Istotnym składnikiem, który znajdziemy w kombuchy jest kwas octowy, wykazujący zdolność do zahamowania rozwoju wielu drobnoustrojów, w tym m.in. patogenów tj. Helicobacter pylori czy Candida albicans. Dodatkowo, kombucha ma również wpływ na poprawę metabolizmu węglowodanów i gospodarkę lipidową krwi.
A na koniec ciekawostka ze świata nauki!
Badania nad kombuchą ciągle trwają, a te, które już przeprowadzono, dostarczają ciekawych wniosków! W jednym z nich, polegającym na podawaniu kombuchy myszom przez 3 lata, zauważono, że życie gryzoni wydłużyło się w porównaniu do zwierząt z grupy kontrolnej, które nie otrzymywały fermentowanej herbaty. Poprawiła się również ich kondycja fizyczna!
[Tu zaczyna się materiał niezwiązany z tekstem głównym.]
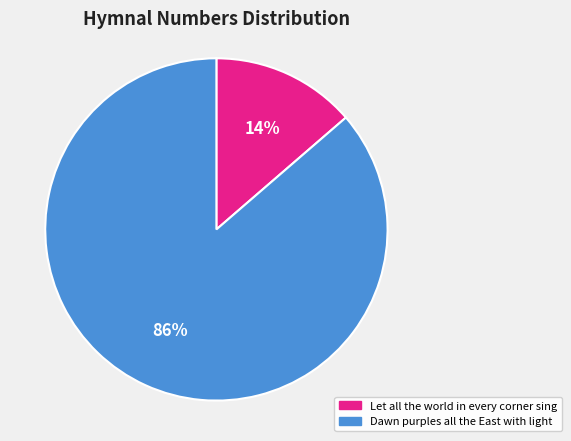

Is it true that Dawn purples all the East with light is 74% of the pie?

False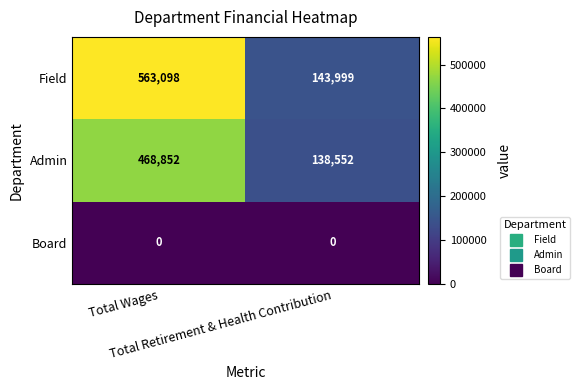

Rank the series by their maximum value, from lowest to highest.

Board, Admin, Field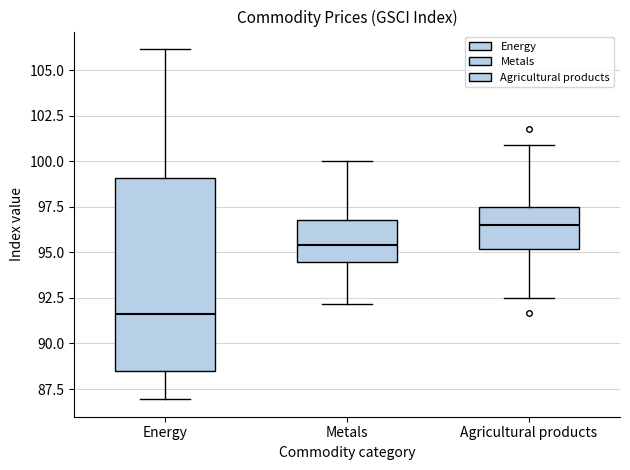

Which box is the tallest, from its lower edge to its upper edge?

Energy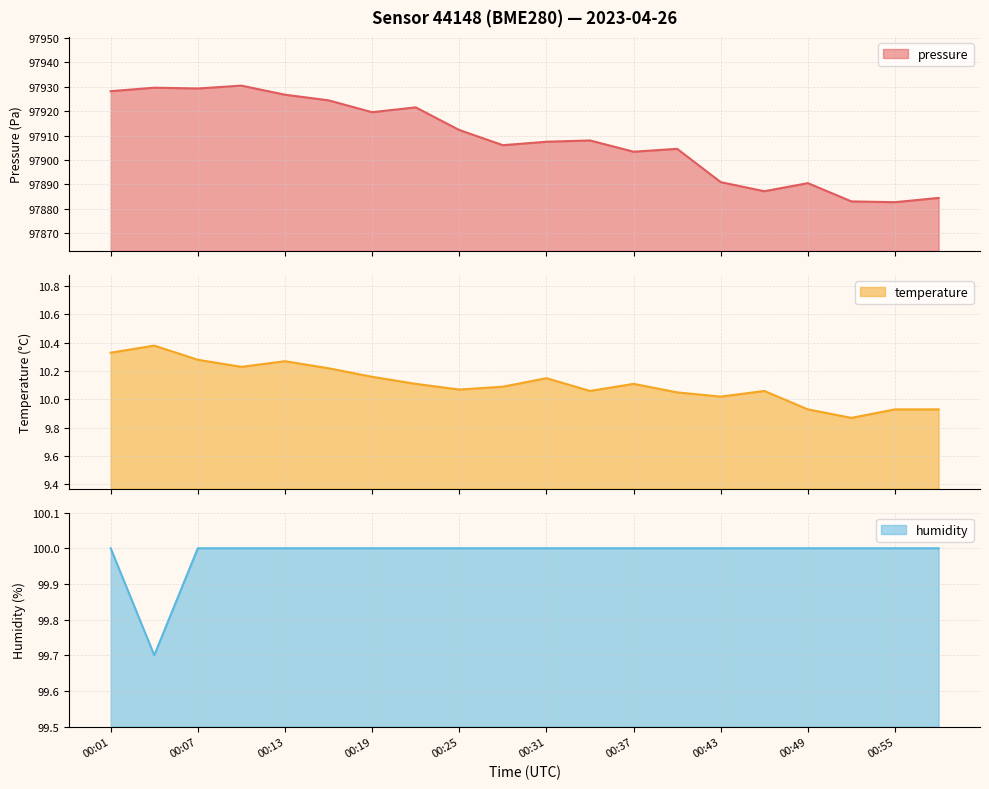

What is the average value of the pressure series?

97908.5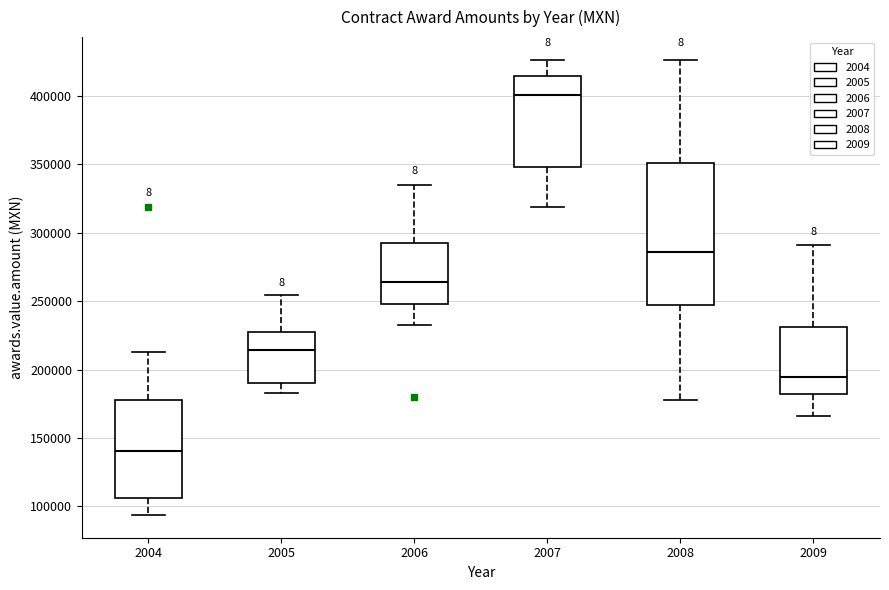

Where is the lower edge of the box at x = 2004 on the y-axis? The values are not printed on the chart, so give them approximately, as read against the axis.

105000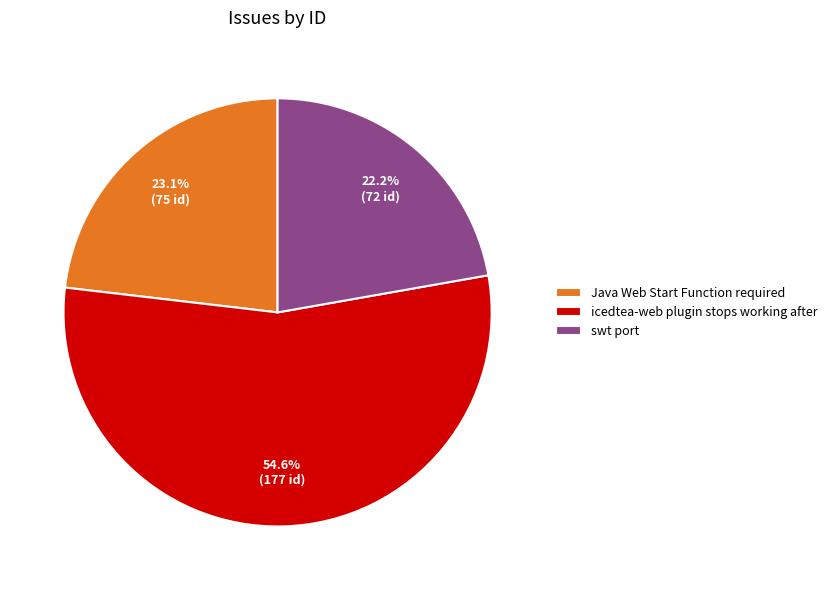

What is the majority slice?

icedtea-web plugin stops working after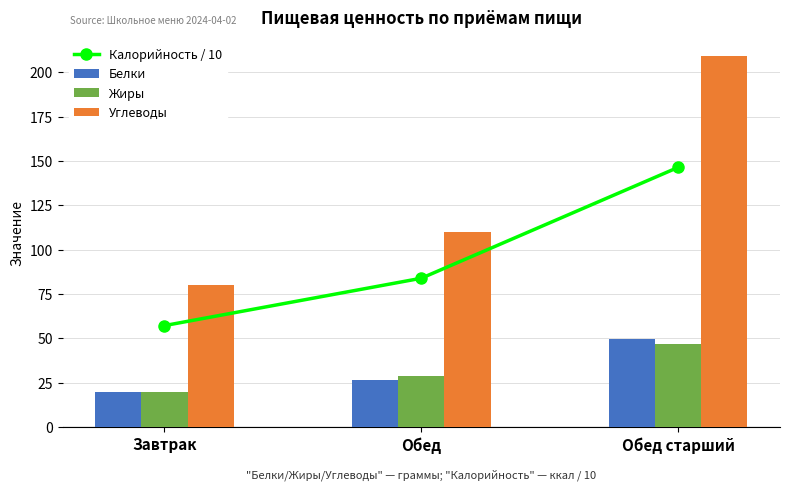

What value does the Жиры series have at Обед?

28.7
Inne badanie, również przeprowadzone na myszach i szczurach, wykazało, że kombucha wykazuje właściwości detoksykacyjne, a jej spożycie zapobiega lub łagodzi zmiany fizjologiczne i uszkodzenia wątroby, wywołane przez zanieczyszczenia czy nadmierne stosowanie Paracetamolu[3].
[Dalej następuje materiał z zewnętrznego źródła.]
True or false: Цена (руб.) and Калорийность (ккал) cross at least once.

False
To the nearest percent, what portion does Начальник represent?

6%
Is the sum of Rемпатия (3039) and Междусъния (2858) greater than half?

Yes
Podsumowując, fermentowana herbata może być pomocna m.in. w:
- Usprawnieniu trawienia
- Zahamowaniu rozwoju bakterii w przewodzie pokarmowym
- Odbudowaniu prawidłowej mikroflory jelit
- Zahamowaniu rozwoju komórek nowotworowych
- Usprawnieniu czynności wątroby
- Oczyszczeniu pęcherza moczowego
- Regulacji apetytu[4]
Wybierając kombuchę, znajdziemy w niej nie tylko orzeźwienie i wyjątkowy smak, ale także – co najważniejsze – wiele związków oraz mikroelementów wspomagających funkcjonowanie naszego organizmu. W przypadku fermentowanej herbaty popularny toast – „na zdrowie” – jest jak najbardziej adekwatny, dlatego uwzględnijmy kombuchę wśród spożywanych przez nas napojów:
Źródła
[1] Funkcjonalny i pokrzepiający napój kombucha – właściwości prozdrowotne i bezpieczeństwo zdrowotne.
[2] Tamże.
[3] Funkcjonalny i pokrzepiający napój kombucha – właściwości prozdrowotne i bezpieczeństwo zdrowotne.
[4] Przetwórstwo produktów roślinnych, zwierzęcych metodami ekologicznymi: Ekologiczne metody przetwórstwa owoców i warzyw z uwzględnieniem właściwości prozdrowotnych otrzymywanych produktów.